Alir3z4 / html2text

Convert HTML to Markdown-formatted text.
alir3z4.github.io/html2text/
GNU General Public License v3.0
1.81k stars 273 forks source link

Extra space after a closing emphasis mark #405

Open ropery opened 9 months ago

ropery commented 9 months ago
$ echo '<em>hello</em>'{\,,\",:,\[,.,\!,\?}'<br>' | html2text
_hello_ ,  
_hello_ "  
_hello_ :  
_hello_[  
_hello_.  
_hello_!  
_hello_?  

Note in the first three lines of the output, there is an extra space after the closing _ emphasis mark.

This is a bug, because Markdown has no problem with a punctuation immediately following the closing emphasis mark:

$ echo _hello_{\,,\",:,\[,.,\!,\?} | markdown
<p><em>hello</em>, <em>hello</em>&ldquo; <em>hello</em>: <em>hello</em>[ <em>hello</em>. <em>hello</em>! <em>hello</em>?</p>

The same rendered by GitHub: hello, hello" hello: hello[ hello. hello! hello?

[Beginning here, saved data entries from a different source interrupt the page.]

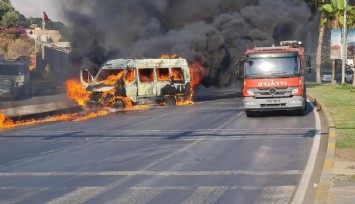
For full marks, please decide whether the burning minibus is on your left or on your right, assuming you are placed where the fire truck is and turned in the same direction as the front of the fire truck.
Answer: on your right

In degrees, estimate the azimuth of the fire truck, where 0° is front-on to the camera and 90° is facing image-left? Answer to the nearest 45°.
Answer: approximately 0°

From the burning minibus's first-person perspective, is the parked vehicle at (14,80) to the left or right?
on its right

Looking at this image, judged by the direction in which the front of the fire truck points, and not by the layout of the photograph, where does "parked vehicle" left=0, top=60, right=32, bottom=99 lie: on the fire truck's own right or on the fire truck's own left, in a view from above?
on the fire truck's own right
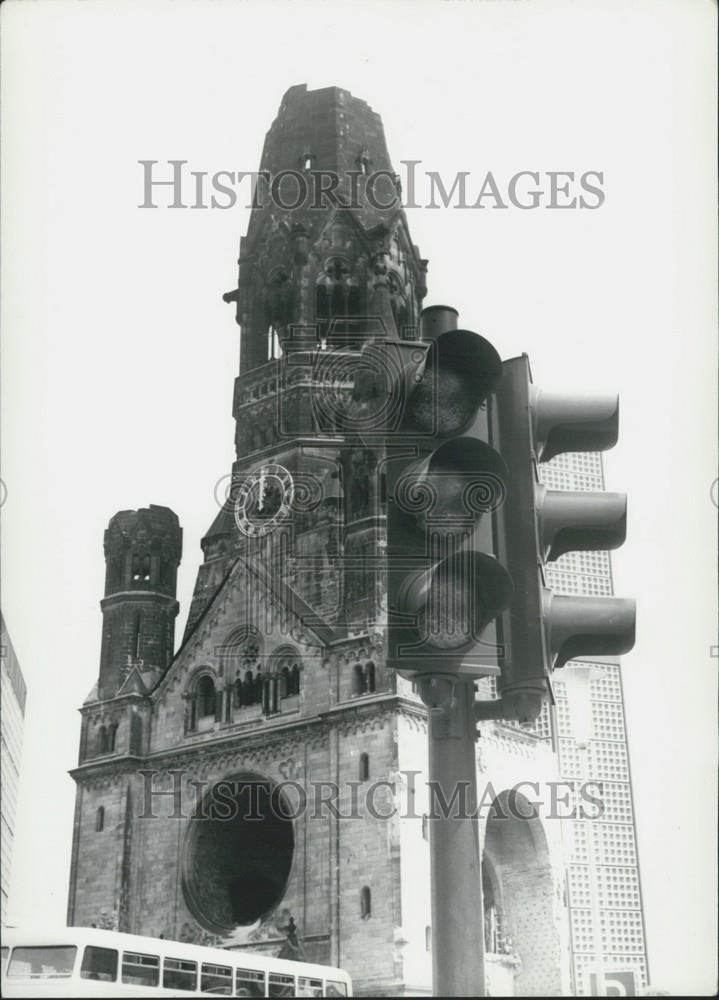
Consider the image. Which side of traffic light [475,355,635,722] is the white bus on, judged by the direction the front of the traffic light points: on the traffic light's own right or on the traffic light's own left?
on the traffic light's own left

I guess the extra space is added here:

https://github.com/Alir3z4/html2text/blob/099c4b8bfeea09d640e18324bb1d44f051371940/html2text/__init__.py#L295-L297

Or here, which explains why the bottom four results don't have the extra space:

https://github.com/Alir3z4/html2text/blob/099c4b8bfeea09d640e18324bb1d44f051371940/html2text/__init__.py#L860-L868

ropery commented 9 months ago

I would like to add, that maybe we should simply not add extra spaces around stressed text:

$ for i in _ \* __ \*\*; do echo "${i}foo${i}bar${i}baz${i}"; done
_foo_bar_baz_
*foo*bar*baz*
__foo__bar__baz__
**foo**bar**baz**

My markdown produces:

$ for i in _ \* __ \*\*; do echo "${i}foo${i}bar${i}baz${i}" | markdown; done
<p><em>foo_bar_baz</em></p>
<p><em>foo</em>bar<em>baz</em></p>
<p><strong>foo</strong>bar<strong>baz</strong></p>
<p><strong>foo</strong>bar<strong>baz</strong></p>

But GitHub's rendering disagrees for the third __foo__bar__baz__: _foo_barbaz foobarbaz foobarbaz foobarbaz

$ for i in _ \* __ \*\*; do echo "${i}foo${i}bar${i}baz${i}" | markdown | html2text; done
_foo_bar_baz_

_foo_ bar _baz_

**foo** bar**baz**

**foo** bar**baz**

So it seems, if we want to add extra spaces, it would be only when the stress mark is _ or __ -- * and ** don't require extra spaces for Markdown to apply the stress, e.g., ***a**b* -> ab = ok

-- which leads to the question: should -e be the default, or maybe automatically use * in where _ would require extra spaces (thereby irreversibly distorting the text).